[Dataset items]
---
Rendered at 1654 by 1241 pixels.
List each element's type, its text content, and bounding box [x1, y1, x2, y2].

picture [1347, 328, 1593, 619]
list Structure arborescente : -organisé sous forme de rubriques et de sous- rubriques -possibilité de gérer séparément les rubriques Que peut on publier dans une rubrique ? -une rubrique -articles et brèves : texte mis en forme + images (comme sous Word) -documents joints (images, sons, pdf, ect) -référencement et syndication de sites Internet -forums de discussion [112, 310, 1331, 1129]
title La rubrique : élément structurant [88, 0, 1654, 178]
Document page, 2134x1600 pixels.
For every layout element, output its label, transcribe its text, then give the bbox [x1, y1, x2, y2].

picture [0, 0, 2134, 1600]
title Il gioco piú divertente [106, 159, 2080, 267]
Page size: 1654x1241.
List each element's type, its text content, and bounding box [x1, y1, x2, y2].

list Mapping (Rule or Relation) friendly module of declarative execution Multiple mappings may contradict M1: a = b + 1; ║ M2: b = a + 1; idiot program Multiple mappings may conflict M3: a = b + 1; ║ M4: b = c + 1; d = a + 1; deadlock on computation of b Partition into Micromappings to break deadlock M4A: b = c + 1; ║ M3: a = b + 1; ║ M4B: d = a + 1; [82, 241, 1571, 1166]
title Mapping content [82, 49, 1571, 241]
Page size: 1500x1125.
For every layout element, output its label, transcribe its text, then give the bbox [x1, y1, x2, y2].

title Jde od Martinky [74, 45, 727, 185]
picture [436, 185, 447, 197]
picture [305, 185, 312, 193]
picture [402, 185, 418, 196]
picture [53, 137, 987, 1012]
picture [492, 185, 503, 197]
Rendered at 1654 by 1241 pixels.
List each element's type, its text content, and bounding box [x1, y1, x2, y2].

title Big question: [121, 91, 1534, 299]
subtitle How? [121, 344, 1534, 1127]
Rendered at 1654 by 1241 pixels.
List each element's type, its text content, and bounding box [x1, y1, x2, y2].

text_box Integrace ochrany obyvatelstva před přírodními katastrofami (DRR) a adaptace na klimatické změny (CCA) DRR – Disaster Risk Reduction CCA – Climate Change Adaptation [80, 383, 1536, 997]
---
Stated exercise. Rewrite all of the data above, swapping every occurrence of "bounding box" for "enclosing box" and leaving everything else unchanged.

The answer.
Rendered at 1654 by 1241 pixels.
List each element's type, its text content, and enclosing box [x1, y1, x2, y2].

picture [1347, 328, 1593, 619]
list Structure arborescente : -organisé sous forme de rubriques et de sous- rubriques -possibilité de gérer séparément les rubriques Que peut on publier dans une rubrique ? -une rubrique -articles et brèves : texte mis en forme + images (comme sous Word) -documents joints (images, sons, pdf, ect) -référencement et syndication de sites Internet -forums de discussion [112, 310, 1331, 1129]
title La rubrique : élément structurant [88, 0, 1654, 178]
Document page, 2134x1600 pixels.
For every layout element, output its label, transcribe its text, then give the bbox [x1, y1, x2, y2].

picture [0, 0, 2134, 1600]
title Il gioco piú divertente [106, 159, 2080, 267]
Page size: 1654x1241.
List each element's type, its text content, and enclosing box [x1, y1, x2, y2].

list Mapping (Rule or Relation) friendly module of declarative execution Multiple mappings may contradict M1: a = b + 1; ║ M2: b = a + 1; idiot program Multiple mappings may conflict M3: a = b + 1; ║ M4: b = c + 1; d = a + 1; deadlock on computation of b Partition into Micromappings to break deadlock M4A: b = c + 1; ║ M3: a = b + 1; ║ M4B: d = a + 1; [82, 241, 1571, 1166]
title Mapping content [82, 49, 1571, 241]
Page size: 1500x1125.
For every layout element, output its label, transcribe its text, then give the bbox [x1, y1, x2, y2].

title Jde od Martinky [74, 45, 727, 185]
picture [436, 185, 447, 197]
picture [305, 185, 312, 193]
picture [402, 185, 418, 196]
picture [53, 137, 987, 1012]
picture [492, 185, 503, 197]
Rendered at 1654 by 1241 pixels.
List each element's type, its text content, and enclosing box [x1, y1, x2, y2].

title Big question: [121, 91, 1534, 299]
subtitle How? [121, 344, 1534, 1127]
Rendered at 1654 by 1241 pixels.
List each element's type, its text content, and enclosing box [x1, y1, x2, y2].

text_box Integrace ochrany obyvatelstva před přírodními katastrofami (DRR) a adaptace na klimatické změny (CCA) DRR – Disaster Risk Reduction CCA – Climate Change Adaptation [80, 383, 1536, 997]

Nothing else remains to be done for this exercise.